Task description ▸ Word for word, repeat the records, leaving every picture behind.

Study material ▸
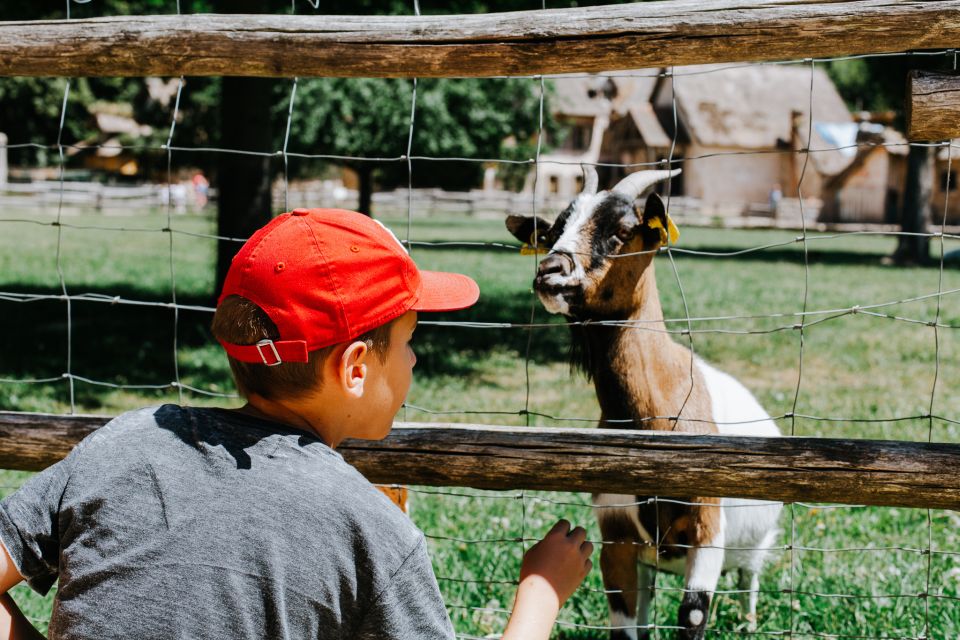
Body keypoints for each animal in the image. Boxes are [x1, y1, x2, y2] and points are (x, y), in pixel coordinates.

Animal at [502, 169, 780, 640]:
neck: (658, 414)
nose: (551, 272)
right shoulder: (616, 536)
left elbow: (692, 616)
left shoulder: (707, 530)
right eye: (554, 231)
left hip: (755, 544)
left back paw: (749, 622)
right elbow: (625, 624)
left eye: (621, 231)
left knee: (750, 578)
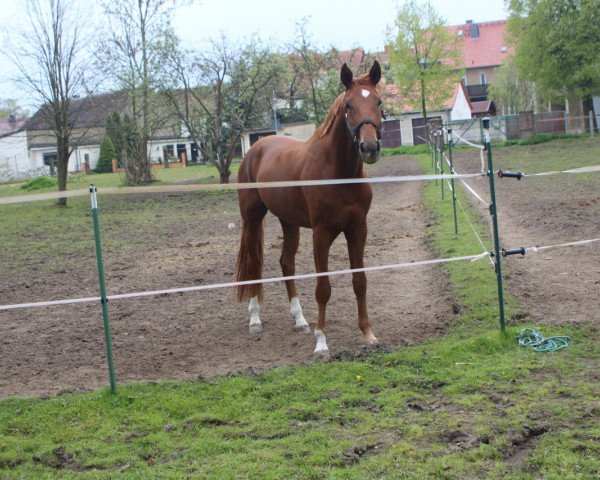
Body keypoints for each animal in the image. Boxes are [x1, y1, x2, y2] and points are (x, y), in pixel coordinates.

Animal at [236, 61, 384, 360]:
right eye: (348, 105)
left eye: (378, 101)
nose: (370, 147)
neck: (338, 174)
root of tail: (256, 147)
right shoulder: (321, 234)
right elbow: (323, 288)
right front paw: (321, 343)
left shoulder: (358, 230)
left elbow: (360, 281)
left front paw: (368, 333)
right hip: (252, 218)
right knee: (255, 263)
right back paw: (255, 319)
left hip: (288, 222)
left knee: (286, 263)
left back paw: (300, 319)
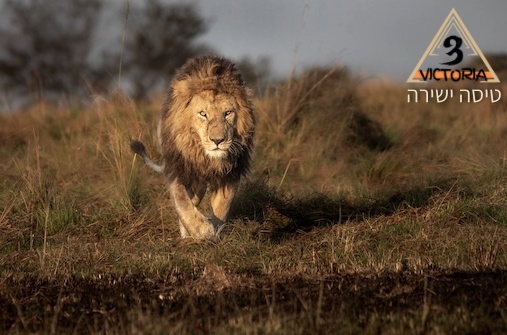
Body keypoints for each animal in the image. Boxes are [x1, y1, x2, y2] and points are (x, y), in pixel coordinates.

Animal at [130, 57, 254, 239]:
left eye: (228, 113)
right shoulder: (176, 168)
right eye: (203, 114)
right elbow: (182, 202)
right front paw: (201, 229)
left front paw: (214, 230)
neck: (206, 157)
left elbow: (222, 205)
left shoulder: (232, 171)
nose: (218, 140)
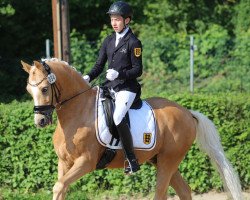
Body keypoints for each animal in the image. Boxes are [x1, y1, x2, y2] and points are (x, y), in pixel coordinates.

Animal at [21, 58, 242, 200]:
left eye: (44, 89)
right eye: (28, 90)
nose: (40, 120)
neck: (77, 111)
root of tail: (187, 113)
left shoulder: (86, 162)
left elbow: (59, 186)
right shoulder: (64, 163)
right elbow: (60, 188)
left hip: (168, 161)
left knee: (161, 194)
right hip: (162, 160)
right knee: (184, 191)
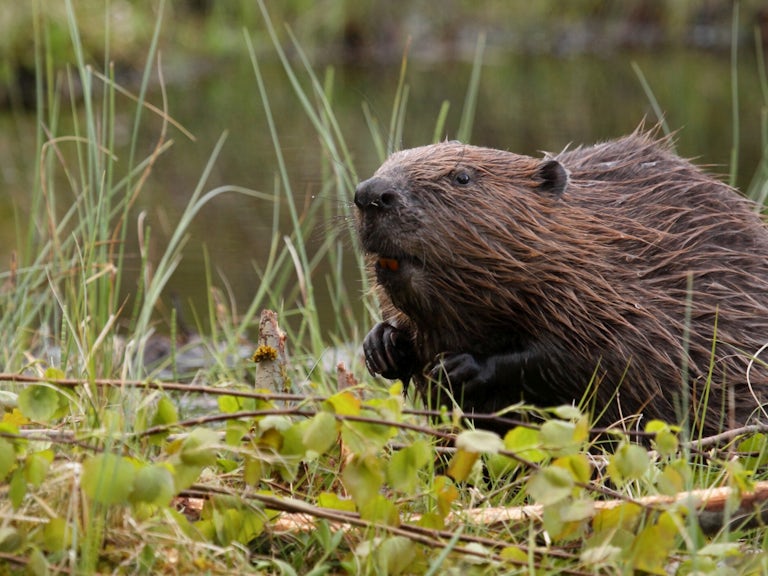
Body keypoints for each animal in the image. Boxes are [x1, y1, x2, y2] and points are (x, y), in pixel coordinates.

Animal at [352, 129, 768, 436]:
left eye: (462, 177)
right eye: (387, 163)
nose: (371, 194)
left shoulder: (624, 294)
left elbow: (596, 358)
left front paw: (461, 366)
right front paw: (382, 345)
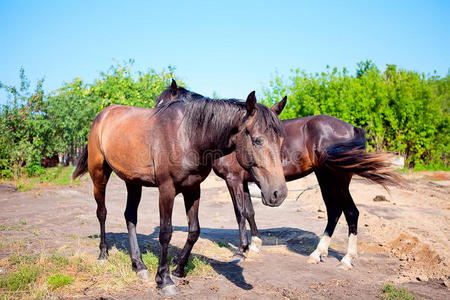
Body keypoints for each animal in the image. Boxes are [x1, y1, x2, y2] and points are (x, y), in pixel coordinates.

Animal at [72, 86, 286, 296]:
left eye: (281, 140)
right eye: (257, 140)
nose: (279, 194)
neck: (189, 136)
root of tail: (103, 114)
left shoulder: (193, 188)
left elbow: (194, 231)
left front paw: (179, 268)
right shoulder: (166, 189)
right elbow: (166, 233)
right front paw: (164, 279)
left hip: (132, 181)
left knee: (130, 216)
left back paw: (139, 265)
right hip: (99, 174)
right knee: (102, 213)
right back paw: (103, 254)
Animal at [158, 79, 400, 270]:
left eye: (162, 105)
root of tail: (352, 129)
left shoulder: (233, 180)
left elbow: (239, 212)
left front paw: (240, 251)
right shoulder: (246, 182)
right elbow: (250, 211)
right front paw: (254, 244)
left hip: (336, 180)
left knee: (350, 212)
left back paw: (347, 259)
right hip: (326, 179)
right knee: (334, 211)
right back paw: (318, 254)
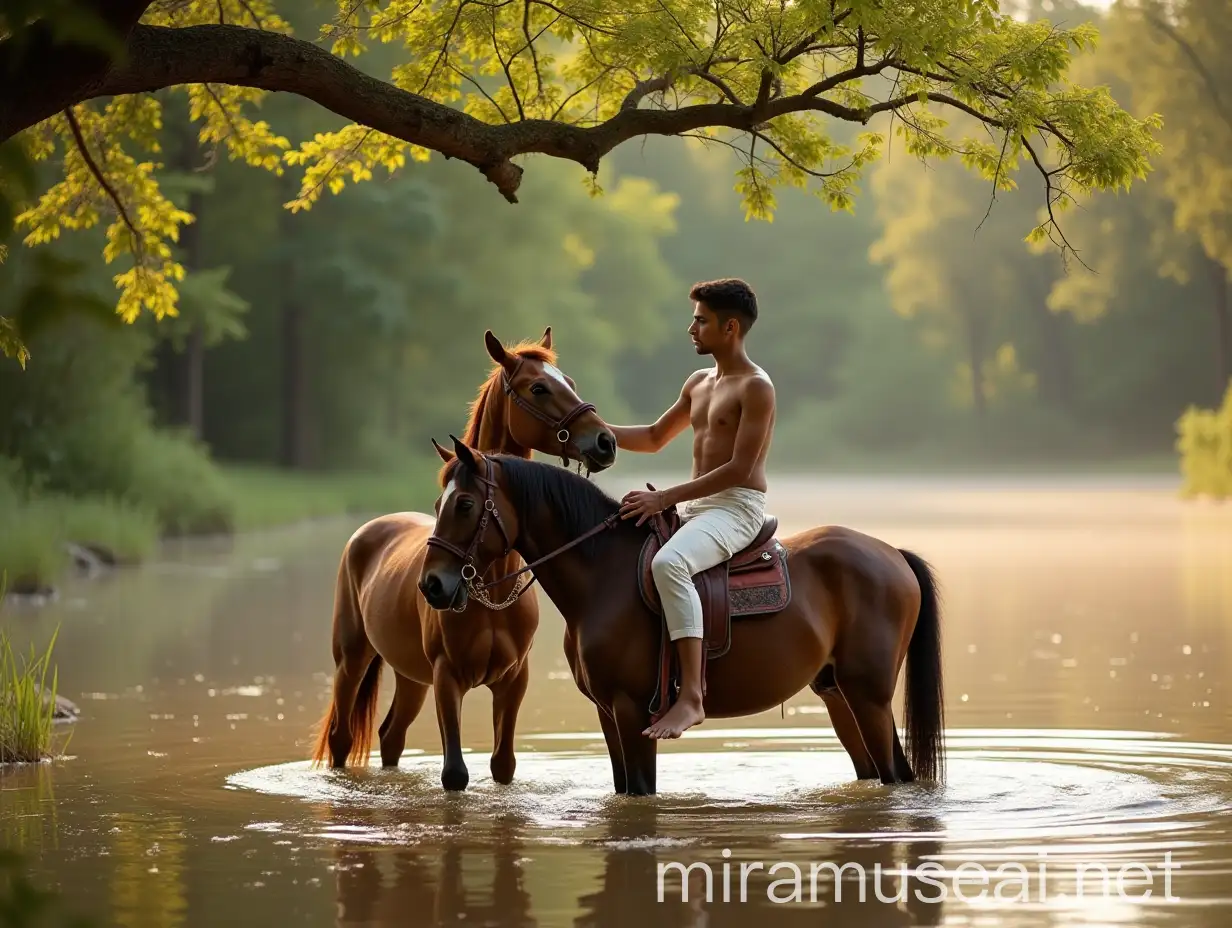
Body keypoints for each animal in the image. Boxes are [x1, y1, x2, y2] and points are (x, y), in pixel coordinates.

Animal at [308, 327, 616, 788]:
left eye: (571, 382)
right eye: (538, 388)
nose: (604, 441)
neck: (491, 587)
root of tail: (369, 531)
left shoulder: (512, 681)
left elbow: (502, 765)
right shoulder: (447, 678)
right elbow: (454, 772)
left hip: (409, 677)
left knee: (391, 736)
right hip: (352, 659)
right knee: (342, 739)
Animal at [418, 443, 946, 798]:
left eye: (465, 504)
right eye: (438, 504)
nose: (432, 585)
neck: (602, 572)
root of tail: (892, 553)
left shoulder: (632, 709)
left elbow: (640, 789)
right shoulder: (607, 712)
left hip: (868, 696)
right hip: (839, 694)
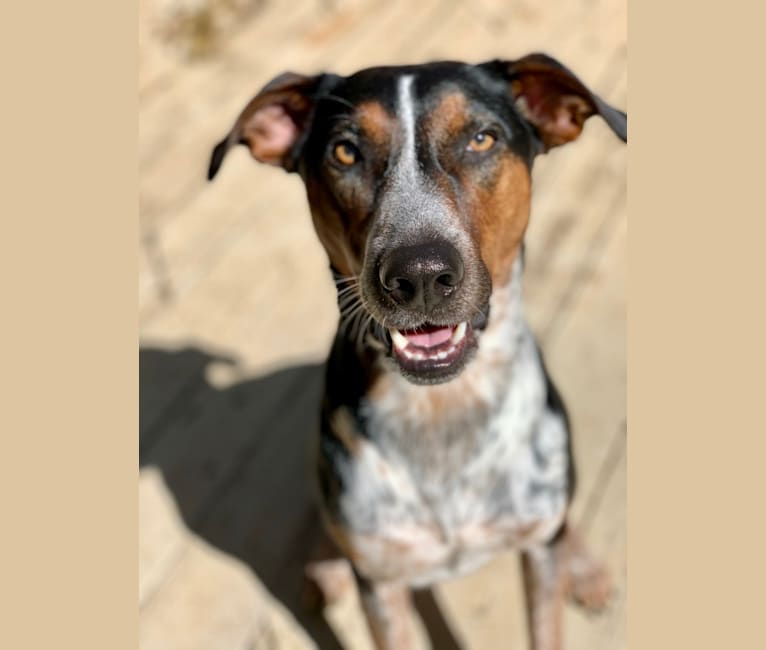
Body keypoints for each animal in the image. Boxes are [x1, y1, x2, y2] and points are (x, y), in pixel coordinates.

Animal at [207, 53, 628, 644]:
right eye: (345, 151)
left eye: (481, 138)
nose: (421, 275)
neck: (442, 408)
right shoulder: (382, 586)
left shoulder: (539, 554)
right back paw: (325, 566)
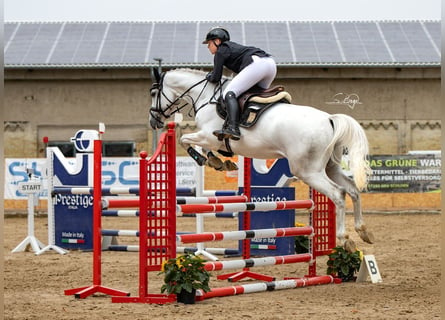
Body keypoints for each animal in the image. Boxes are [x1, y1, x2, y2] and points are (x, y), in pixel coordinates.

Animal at [148, 69, 372, 251]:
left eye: (153, 94)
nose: (153, 121)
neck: (204, 96)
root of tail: (329, 119)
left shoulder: (208, 135)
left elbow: (184, 140)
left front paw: (207, 160)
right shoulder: (211, 139)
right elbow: (205, 148)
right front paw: (220, 162)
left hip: (308, 171)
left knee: (338, 194)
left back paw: (345, 239)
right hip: (329, 167)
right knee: (353, 190)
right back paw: (363, 231)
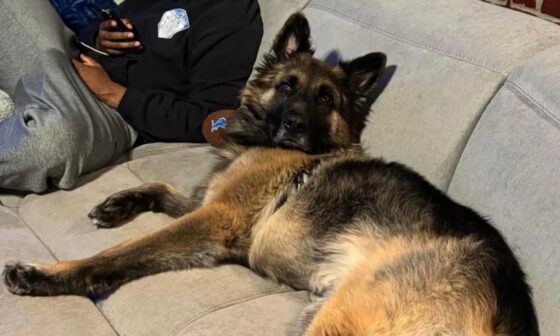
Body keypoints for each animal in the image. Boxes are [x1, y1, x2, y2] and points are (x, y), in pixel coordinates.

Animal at [4, 13, 540, 336]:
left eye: (325, 98)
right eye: (287, 86)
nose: (295, 126)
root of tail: (512, 305)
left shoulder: (215, 219)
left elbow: (120, 253)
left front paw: (45, 275)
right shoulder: (212, 206)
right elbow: (160, 188)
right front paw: (117, 204)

Response ▸
Body keypoints for each animal in the image. Boxes are [x1, y1, x2, y2] and points are (x, y), in pixel coordinates.

Animal at [502, 169, 780, 640]:
neck: (658, 414)
nose: (551, 272)
right shoulder: (616, 536)
left elbow: (692, 616)
left shoulder: (707, 530)
right eye: (554, 231)
left hip: (755, 544)
left back paw: (749, 622)
right elbow: (625, 624)
left eye: (621, 231)
left knee: (750, 578)
Body keypoints for each animal in the image. Boxes are [x1, y1, x2, y2] and points are (x, y), in pixel coordinates.

Animal at [236, 61, 384, 360]:
right eye: (348, 105)
left eye: (378, 101)
nose: (370, 147)
neck: (338, 174)
root of tail: (256, 147)
right shoulder: (321, 234)
right elbow: (323, 288)
right front paw: (321, 343)
left shoulder: (358, 230)
left elbow: (360, 281)
left front paw: (368, 333)
right hip: (252, 218)
right knee: (255, 263)
right back paw: (255, 319)
left hip: (288, 222)
left knee: (286, 263)
left back paw: (300, 319)
Body keypoints for each animal in the image. Boxes are [x1, y1, x2, y2] and points are (x, y), in pixel coordinates.

Animal at [130, 57, 254, 239]:
left eye: (228, 113)
right shoulder: (176, 168)
right eye: (203, 114)
right elbow: (182, 202)
right front paw: (201, 229)
left front paw: (214, 230)
neck: (206, 157)
left elbow: (222, 205)
left shoulder: (232, 171)
nose: (218, 140)
Body keypoints for each animal in the image. Boxes are [x1, y1, x2, y2] and points are (x, y), in pixel coordinates.

Animal at [21, 58, 242, 200]:
left eye: (44, 89)
right eye: (28, 90)
nose: (40, 120)
neck: (77, 111)
root of tail: (187, 113)
left shoulder: (86, 162)
left elbow: (59, 186)
right shoulder: (64, 163)
right elbow: (60, 188)
left hip: (168, 161)
left knee: (161, 194)
right hip: (162, 160)
right knee: (184, 191)
Body keypoints for each animal in the image. Boxes are [x1, y1, x2, y2] and points are (x, y), in pixel coordinates.

Animal at [352, 129, 768, 436]:
left eye: (462, 177)
right eye: (387, 163)
nose: (371, 194)
left shoulder: (624, 294)
left elbow: (596, 358)
left front paw: (461, 366)
right front paw: (382, 345)
Body keypoints for each animal in the image. Boxes are [x1, y1, x2, y2] and points are (x, y), in pixel coordinates.

Animal at [72, 86, 286, 296]:
left eye: (281, 140)
right eye: (257, 140)
nose: (279, 194)
neck: (189, 136)
root of tail: (103, 114)
left shoulder: (193, 188)
left elbow: (194, 231)
left front paw: (179, 268)
right shoulder: (166, 189)
right elbow: (166, 233)
right front paw: (164, 279)
left hip: (132, 181)
left knee: (130, 216)
left back paw: (139, 265)
right hip: (99, 174)
right knee: (102, 213)
right back paw: (103, 254)
Animal at [158, 79, 400, 270]:
left eye: (162, 105)
root of tail: (352, 129)
left shoulder: (233, 180)
left elbow: (239, 212)
left front paw: (240, 251)
right shoulder: (246, 182)
right elbow: (250, 211)
right front paw: (254, 244)
left hip: (336, 180)
left knee: (350, 212)
left back paw: (347, 259)
right hip: (326, 179)
right knee: (334, 211)
right back paw: (318, 254)
Body keypoints for each animal in the image. Boxes are [x1, y1, x2, y2] and points are (x, y), in pixel coordinates.

Animal at [308, 327, 616, 788]:
left eye: (571, 382)
right eye: (538, 388)
nose: (604, 441)
neck: (491, 587)
root of tail: (369, 531)
left shoulder: (512, 681)
left elbow: (502, 765)
right shoulder: (447, 678)
right elbow: (454, 772)
left hip: (409, 677)
left knee: (391, 736)
right hip: (352, 659)
right knee: (342, 739)
Animal at [418, 443, 946, 798]:
left eye: (465, 504)
right eye: (438, 504)
nose: (432, 585)
neck: (602, 572)
root of tail: (892, 553)
left shoulder: (632, 709)
left elbow: (640, 789)
right shoulder: (607, 712)
left hip: (868, 696)
right hip: (839, 694)
Body keypoints for each animal in the image. Boxes are [x1, y1, x2, y2] and points are (x, y), in pixel coordinates.

Animal at [207, 53, 628, 644]:
right eye: (345, 151)
left eye: (481, 138)
nose: (421, 275)
neck: (442, 408)
right shoulder: (382, 586)
left shoulder: (539, 554)
right back paw: (325, 566)
Body keypoints for each animal in the image. Boxes are [x1, y1, x2, y2] and points are (x, y), in pixel coordinates.

Animal at [148, 69, 372, 251]:
left eye: (153, 94)
nose: (153, 121)
neck: (204, 96)
root of tail: (329, 119)
left shoulder: (208, 135)
left elbow: (184, 140)
left front paw: (207, 160)
right shoulder: (211, 139)
right elbow: (205, 148)
right front paw: (220, 162)
left hip: (308, 171)
left knee: (338, 194)
left back paw: (345, 239)
right hip: (329, 167)
right knee: (353, 190)
right back paw: (363, 231)
Body keypoints for each animal in the image. Boxes are [x1, y1, x2, y2] and points are (x, y), in pixel coordinates.

Animal at [4, 13, 540, 336]:
left eye: (325, 98)
right eye: (287, 86)
nose: (295, 126)
root of tail: (512, 305)
left shoulder: (215, 219)
left elbow: (120, 253)
left front paw: (45, 275)
right shoulder: (212, 206)
right elbow: (160, 188)
right front paw: (117, 204)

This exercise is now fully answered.